The reporting of ABC News' Brian Ross has done to conservative Christians what the war in Iraq, Hurricane Katrina and the Jack Abramoff corruption scandal failed to do. He has divided them, and the rest of the mainstream media is having a joyous time covering the aftermath. Since journalists revealed that the House leadership could have potentially ignored at best and covered up at worst the sexual wrongdoing of Rep. Mark Foley, R.-Fla., conservatives everywhere are either calling for heads to roll or arguing that scandal is the fault of hypocritical liberals, a Florida newspaper that knew about Foley's behavior but didn't do anything, the mainstream media, homosexuals and Democratic political opportunists.
The party of family values, morality, justice and protecting innocent children failed for years to oust a sexual predator in its midst. Elected Republican leaders believe that values voters will not be thrilled to support politicians who allowed this to happen.
Check out The New York Times on Wednesday morning:
WASHINGTON, Oct. 3 -- Backed by measured words of support from President Bush, Speaker J. Dennis Hastert opened an intense drive on Tuesday to hold on to his post, but behind the scenes senior Republicans weighed whether he could survive the scandal surrounding former Representative Mark Foley.
Among the options being considered by senior Republicans is for Mr. Hastert to announce that he will stay on as speaker through this year but not seek re-election to the post assuming Republicans retain control of the House, said people on and off Capitol Hill who were involved in the discussions.
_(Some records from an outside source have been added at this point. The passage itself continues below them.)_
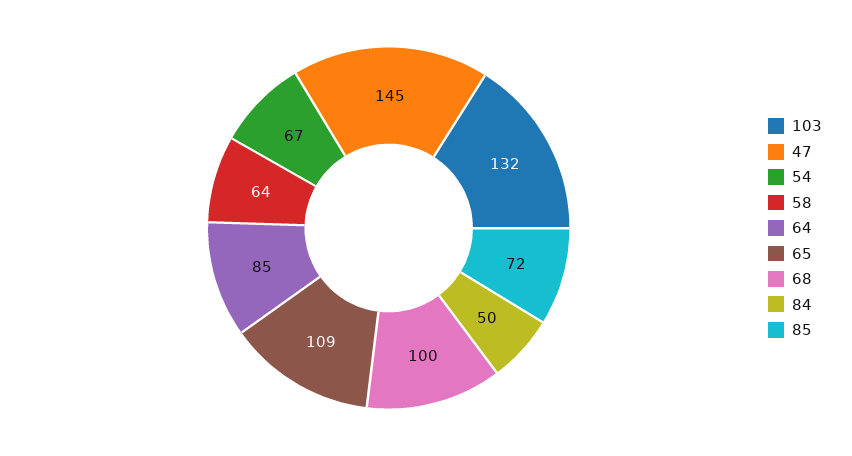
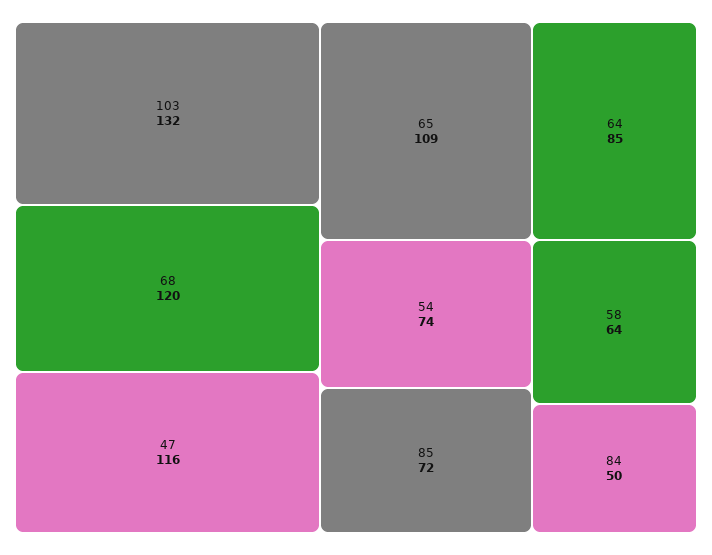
  {
    "103": 132,
-   "47": 145,
+   "47": 116,
-   "54": 67,
+   "54": 74,
    "58": 64,
    "64": 85,
    "65": 109,
-   "68": 100,
+   "68": 120,
    "84": 50,
    "85": 72
  }

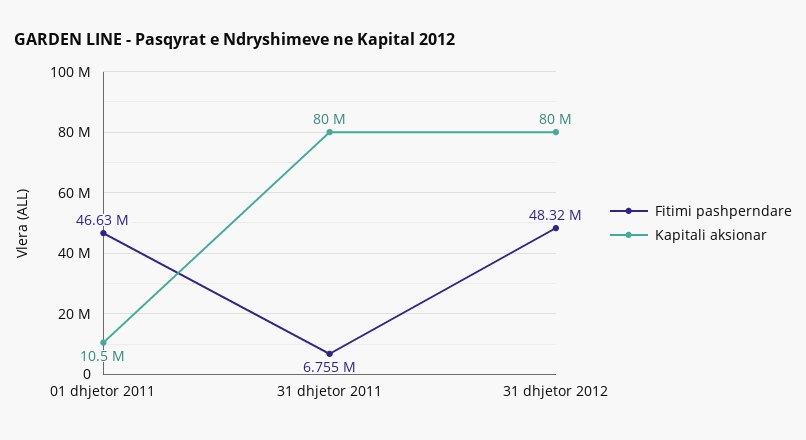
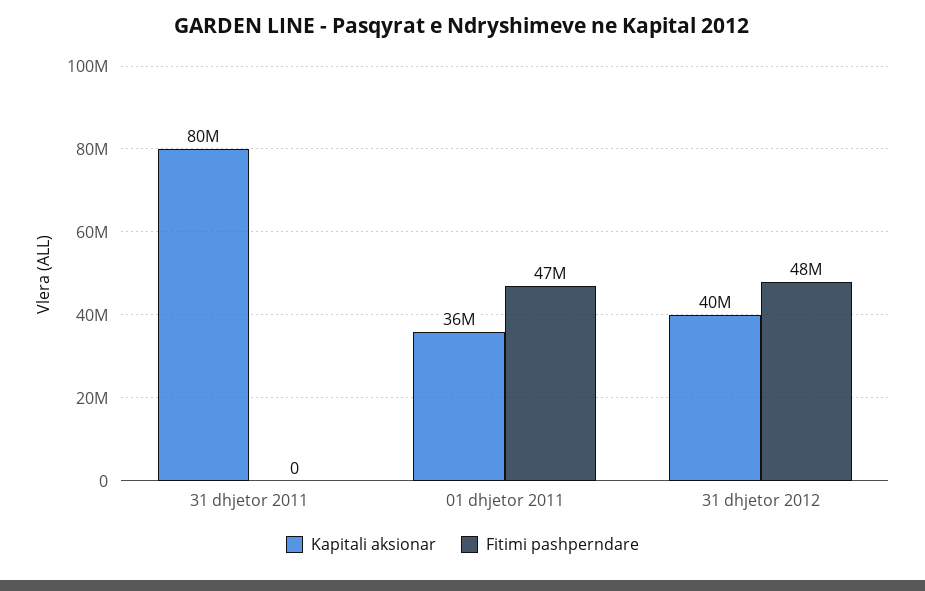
  {
    "Fitimi pashperndare": {
      "01 dhjetor 2011": 46630000,
-     "31 dhjetor 2011": 6755000,
+     "31 dhjetor 2011": 0,
      "31 dhjetor 2012": 48320000
    },
    "Kapitali aksionar": {
-     "01 dhjetor 2011": 10500000,
+     "01 dhjetor 2011": 36000000,
      "31 dhjetor 2011": 80000000,
-     "31 dhjetor 2012": 80000000
+     "31 dhjetor 2012": 40000000
    }
  }

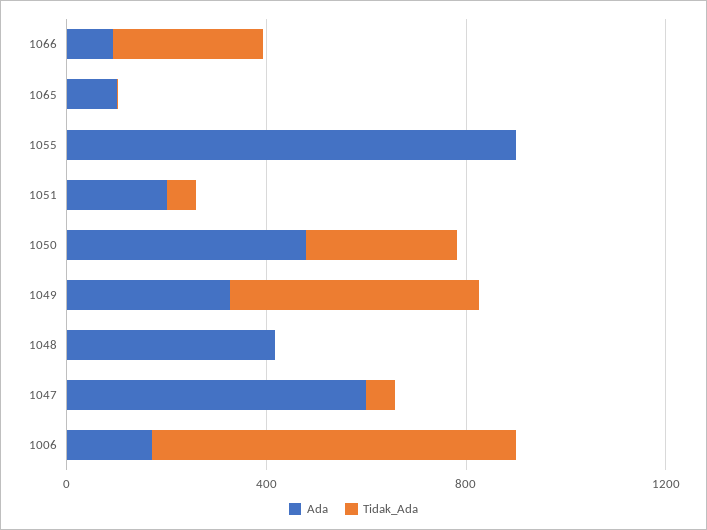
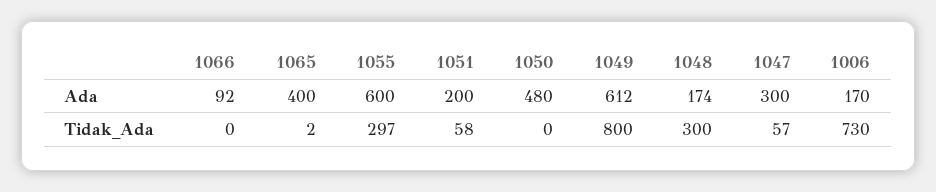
  {
    "Ada": {
      "1066": 92,
-     "1065": 100,
+     "1065": 400,
-     "1055": 900,
+     "1055": 600,
      "1051": 200,
      "1050": 480,
-     "1049": 300,
+     "1049": 612,
-     "1048": 400,
+     "1048": 174,
-     "1047": 600,
+     "1047": 300,
      "1006": 170
    },
    "Tidak_Ada": {
-     "1066": 300,
+     "1066": 0,
      "1065": 2,
-     "1055": 0,
+     "1055": 297,
      "1051": 58,
-     "1050": 300,
+     "1050": 0,
-     "1049": 500,
+     "1049": 800,
-     "1048": 0,
+     "1048": 300,
      "1047": 57,
      "1006": 730
    }
  }

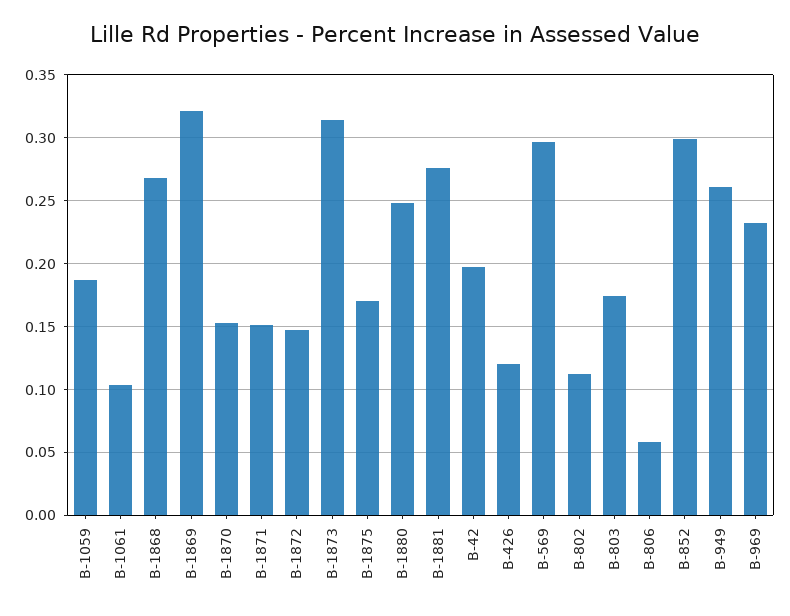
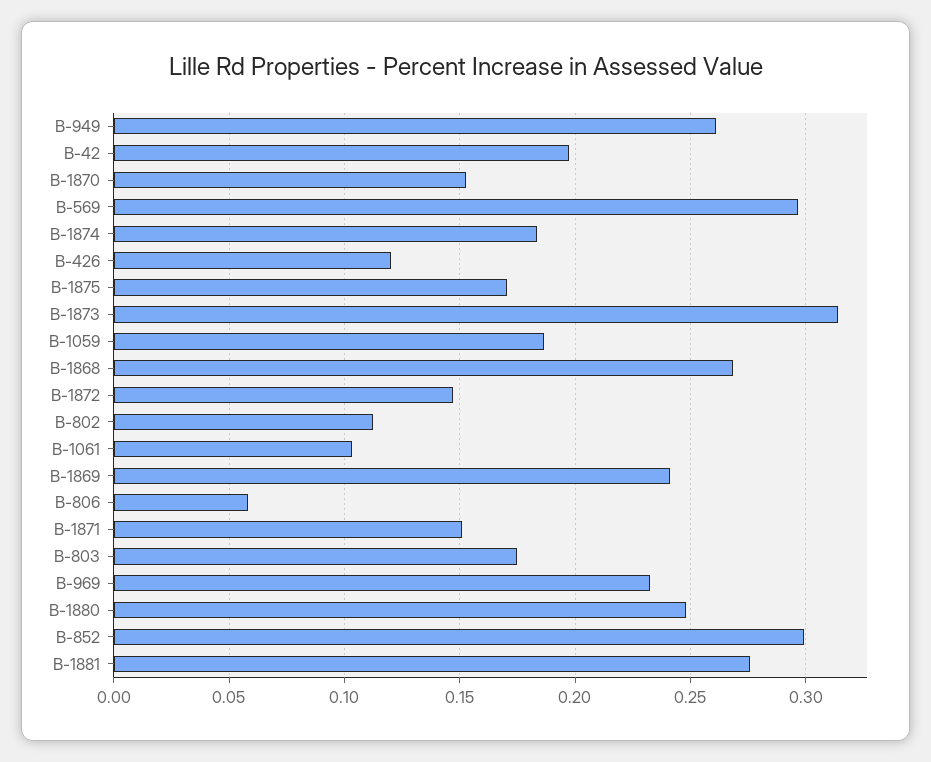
  {
    "B-1059": 0.185,
    "B-1061": 0.105,
    "B-1868": 0.27,
-   "B-1869": 0.32,
+   "B-1869": 0.24,
    "B-1870": 0.155,
    "B-1871": 0.15,
    "B-1872": 0.145,
    "B-1873": 0.315,
    "B-1875": 0.17,
    "B-1880": 0.25,
    "B-1881": 0.275,
    "B-42": 0.2,
    "B-426": 0.12,
    "B-569": 0.295,
    "B-802": 0.115,
    "B-803": 0.175,
    "B-806": 0.06,
    "B-852": 0.3,
    "B-949": 0.26,
-   "B-969": 0.23
+   "B-969": 0.23,
+   "B-1874": 0.185
  }

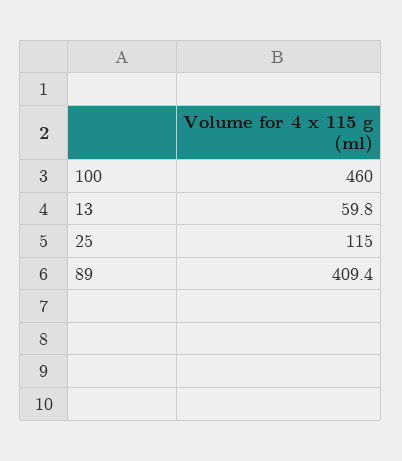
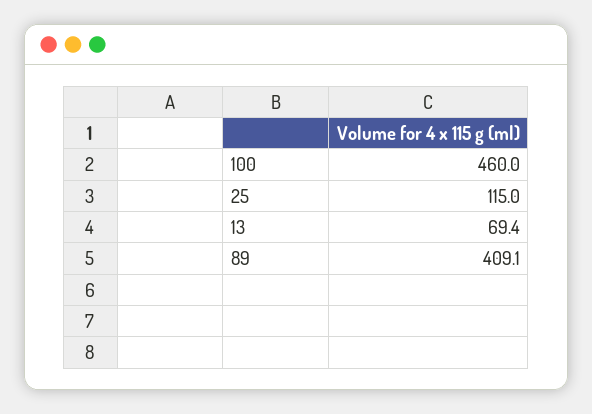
  {
    "100": 460,
-   "13": 59.8,
+   "13": 69.4,
    "25": 115,
-   "89": 409.4
+   "89": 409.1
  }

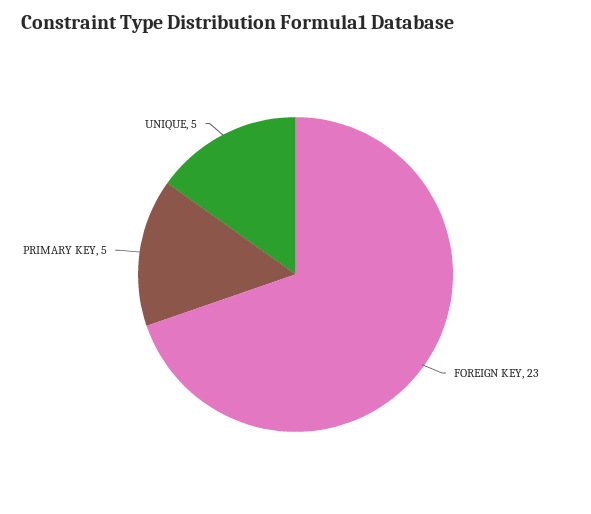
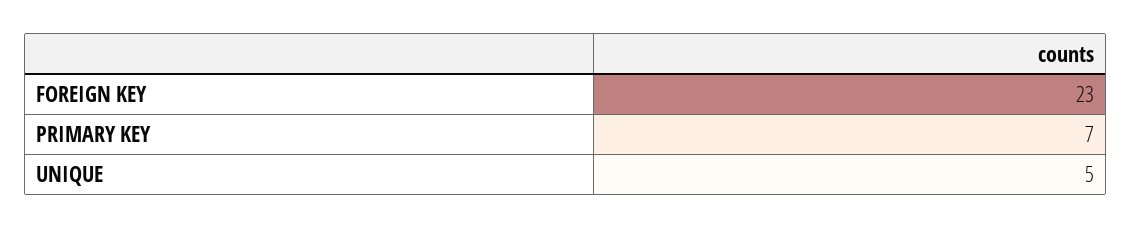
  {
    "FOREIGN KEY": 23,
-   "PRIMARY KEY": 5,
+   "PRIMARY KEY": 7,
    "UNIQUE": 5
  }

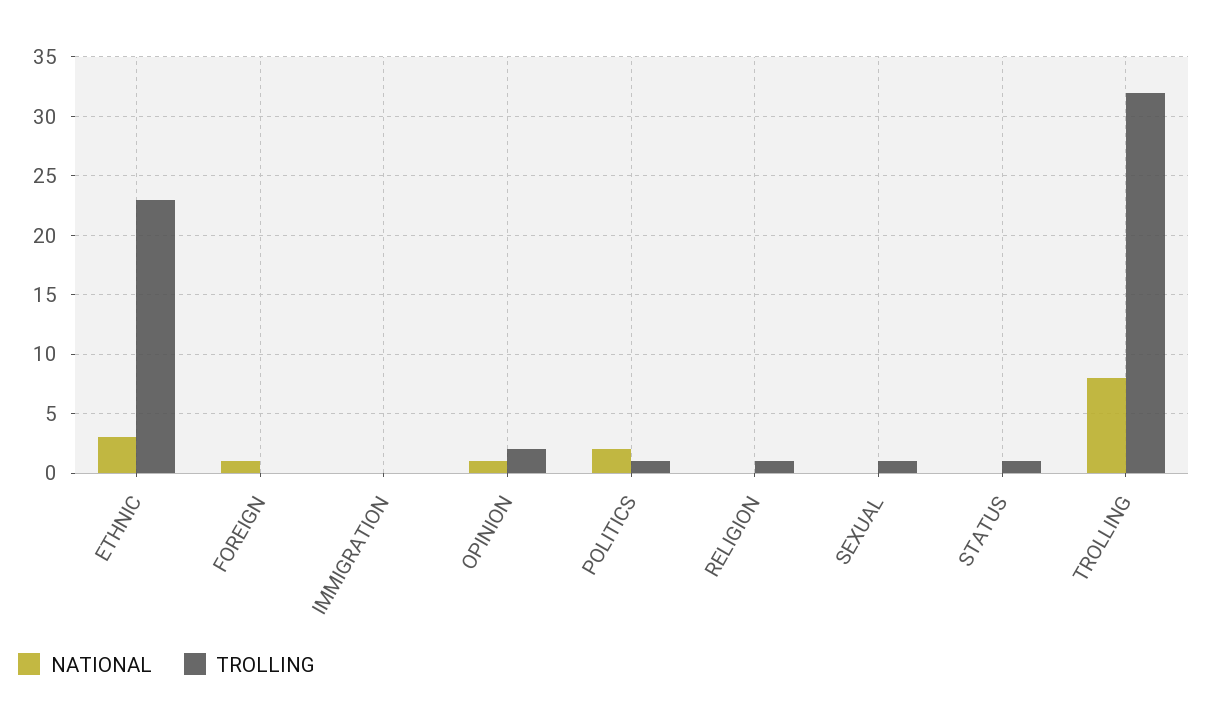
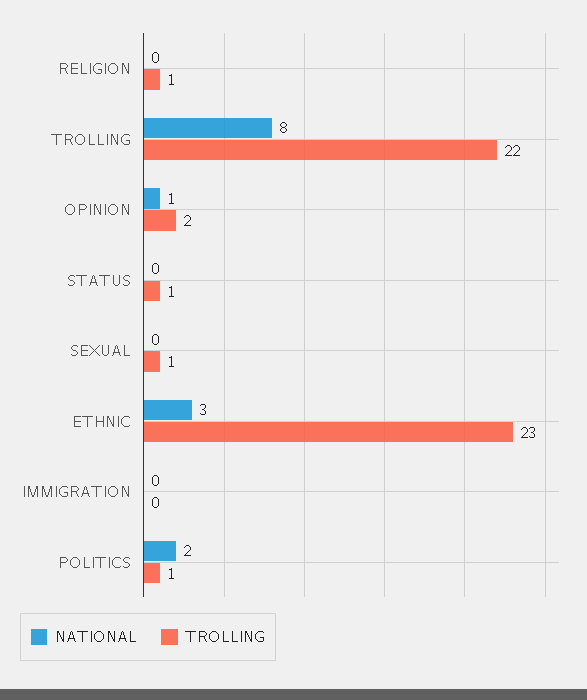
  {
    "NATIONAL": {
      "ETHNIC": 3,
-     "FOREIGN": 1,
      "IMMIGRATION": 0,
      "OPINION": 1,
      "POLITICS": 2,
      "RELIGION": 0,
      "SEXUAL": 0,
      "STATUS": 0,
      "TROLLING": 8
    },
    "TROLLING": {
      "ETHNIC": 23,
-     "FOREIGN": 0,
      "IMMIGRATION": 0,
      "OPINION": 2,
      "POLITICS": 1,
      "RELIGION": 1,
      "SEXUAL": 1,
      "STATUS": 1,
-     "TROLLING": 32
+     "TROLLING": 22
    }
  }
They said the advantage of such a step would be to postpone a disruptive leadership fight until after Election Day.
Christianity Today's Ted Olsen compiled a great selection of articles chronicling the various positions held by conservative leaders, from the Family Research Council's Tony Perkins to James Dobson of Focus on the Family. The consensus among these leaders is that, yes, the scandal is reprehensible, but vote GOP in November anyway because the Democrats are much worse. That's the kind of encouragement voters need this fall.
Four months ago, Hastert was feted as the longest-serving Republican speaker, earning tributes from all segments of the party. "He's done a great job, and he's been a great partner to me and a great mentor to me," [Majority Leader John] Boehner said then.
And now, he's a great fall guy, too. "The clerk of the House, who runs the page program, the Page Board -- all report to the speaker," Boehner declared yesterday.
It was time for Hastert to take action to put down the mutiny. So he called Rush Limbaugh. And Sean Hannity. And Hugh Hewitt. And Lars Larson. And Roger Hedgecock. Even Neal Boortz, who said Hastert should find a "better excuse" for his inaction on Foley. "We're going to do them all," said Hastert aide Ron Bonjean.
Then there's this Post Style section ruling that details Foley's history as a closeted gay Congressman. What's clear is that Foley's misdeeds and the reaction of the House leadership have split the leaders of the GOP, but it has yet to be proven that this will affect the values voters in next month's election.
If the House or Senate flips parties, can the media legitimately pin the result on Foley and the leadership's failure to oust him earlier? Polling data and the events between now and Nov. 7 will help determine that story line, but the media have made one thing clear: conservatives are divided over how to guard their image as the party that stands for values.